**Text passage**
──────

HOMILY OF HIS EM. CARD. JOSÉ SARAIVA MARTINS

Viseu (Portugal)
Sunday, 28 May 2006


An ancient, very well-known Marian hymn that our Portuguese People still sing today says: "I am going to see Heaven, what a happy day in Heaven, happiness because Heaven is our Homeland". Indeed, as the Letter to the Hebrews says, we know that: "here we have no lasting city, but we seek the city which is to come" (Heb 13: 14).

In fact, St Paul reaffirms: "we have our citizenship in Heaven", "in coelis est" (Phil 3: 20).

Our human journey is not an aimless wandering on earth. On the contrary, we have a wide horizon and a lofty destiny before us, and as children of God and baptized persons we must never lose sight of this supernatural dimension of our Christian life.

Jesus' Ascension reminds us, in other words, that we are "called to look on high" and that not everything is brought to completion on this earth. It is providential to remind ourselves of all this because, as the great French poet and writer Charles Péguy, said: "Today, unfortunately, a real amnesia of eternity is spreading".

In telling the story of Our Lady's first apparition to the three little shepherd children at Cova da Iria on 13 May 1917, Sr Lucia said that when the ice of their first fright had been broken, after the Lady in white said: "Do not be afraid, I will not hurt you", it was Lucia herself who asked the Lady in white, encouraged by the trust she inspired: "Where do you come from?" and they heard her answer: "I come from Heaven" (cf. Sr Lucia, Gli appelli del Messaggio di Fatima, Libreria Editrice Vaticana, Vatican City 2001, p. 116).

The gaze with which we are contemplating the new Blessed is certainly turned to heaven, to Rita Lopes de Almeida, in the glory and bliss with which the Heavenly Bridegroom clothed and crowned her.

The events recounted in the First Reading taken from the Acts of the Apostles can be reduced to two: the first, looking back to the past, recalls Judas' betrayal; the second, oriented to the future, re-establishes the full number of the group of the Twelve who were gradually converted and, especially after the initiatives of Barnabas, Paul and Philip, opened themselves to the universal apostolate.

The Apostles' conversion, a result of the events they lived, must also be the conversion of us all. These are also the themes of the Second Reading and of the Gospel just proclaimed.

What we know of God's redeeming love for us, namely, faith, brings us to love one another. Our individual social behaviour - that is, our morality - is therefore founded on faith.

Consequently, Christian life has two dimensions: vertical and horizontal.

The vertical dimension makes us aware of the fact that God is Love, that he actually loved us to the point of sending us his Son, and that he wants to establish his dwelling place within us; the horizontal dimension encourages us to love all our brethren, near and far, with that same love with which God loves us.

Furthermore, it is only by loving our brothers and sisters that we can be loved by the God who, in making himself man, consecrated the human being, and for and in human beings reaches out to us and saves us.

However, our openness to others and to the world, our apostolic concern to reach out to every human being, must not intrude on our life of communion with God.

Bl. Rita shows clearly that being consecrated in the truth means combining faithfulness to human beings and faithfulness to God without evasion.

──────

**Excerpted data**

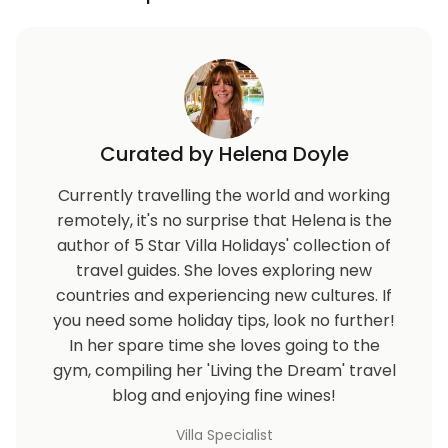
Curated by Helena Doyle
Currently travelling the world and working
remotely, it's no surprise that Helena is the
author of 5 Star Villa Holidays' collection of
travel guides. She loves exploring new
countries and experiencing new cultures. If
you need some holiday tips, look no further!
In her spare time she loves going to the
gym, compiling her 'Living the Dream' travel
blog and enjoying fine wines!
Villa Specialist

──────

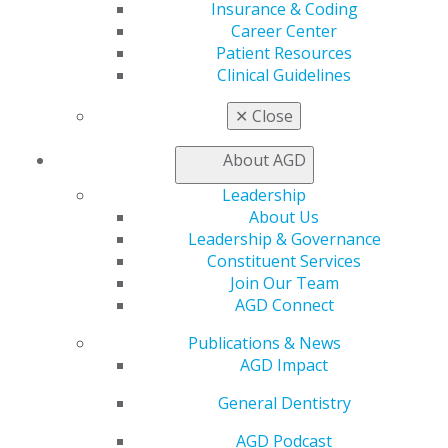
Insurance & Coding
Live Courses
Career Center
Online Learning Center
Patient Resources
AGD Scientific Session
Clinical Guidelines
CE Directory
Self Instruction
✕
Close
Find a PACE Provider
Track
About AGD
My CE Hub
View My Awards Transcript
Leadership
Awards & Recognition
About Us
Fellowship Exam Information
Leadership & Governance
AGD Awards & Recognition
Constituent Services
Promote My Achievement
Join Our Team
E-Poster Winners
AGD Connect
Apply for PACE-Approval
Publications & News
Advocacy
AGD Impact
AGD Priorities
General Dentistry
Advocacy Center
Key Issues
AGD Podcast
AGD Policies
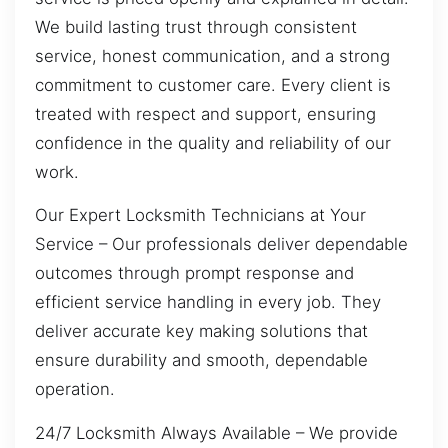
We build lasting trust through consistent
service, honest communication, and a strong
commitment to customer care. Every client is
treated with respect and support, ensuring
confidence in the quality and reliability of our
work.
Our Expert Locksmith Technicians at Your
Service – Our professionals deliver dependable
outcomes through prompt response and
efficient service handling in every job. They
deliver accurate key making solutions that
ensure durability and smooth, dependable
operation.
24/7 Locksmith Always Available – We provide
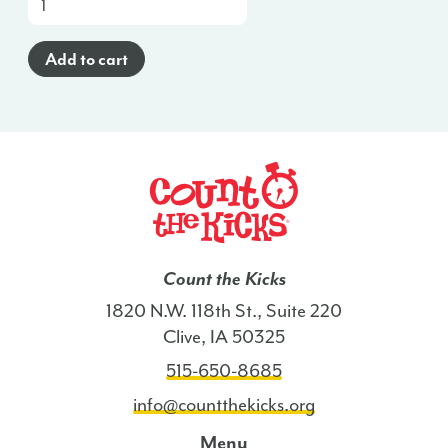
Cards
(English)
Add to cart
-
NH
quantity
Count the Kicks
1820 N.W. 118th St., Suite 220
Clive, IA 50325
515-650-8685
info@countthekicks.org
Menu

──────

**Task list**
- A) Answer these questions about the homily, one per line:
(i) On what date and at what place did Our Lady first appear to the three little shepherd children?
(ii) Which poet and writer does the homily quote about "a real amnesia of eternity"?
(iii) What two events from the First Reading does the homily name?
- B) According to the homily, why is it providential to recall that we are "called to look on high" and that not everything is brought to completion on this earth?
- C) Turn the homily's paragraph beginning "The vertical dimension makes us aware" into a short list that keeps its main points.

**Answers to the tasks**
- A)
(i) 13 May 1917, at Cova da Iria.
(ii) Charles Péguy, the French poet and writer.
(iii) Judas' betrayal, and the restoring of the full number of the Twelve.

- B) It is providential because, as Charles Péguy said, "a real amnesia of eternity is spreading" today. Recalling that we are called to look on high works against that forgetting.

- C)
- Vertical dimension: makes us aware that God is Love, that he loved us so much he sent us his Son, and that he wants to dwell within us.
- Horizontal dimension: encourages us to love all our brethren, near and far, with the same love God has for us.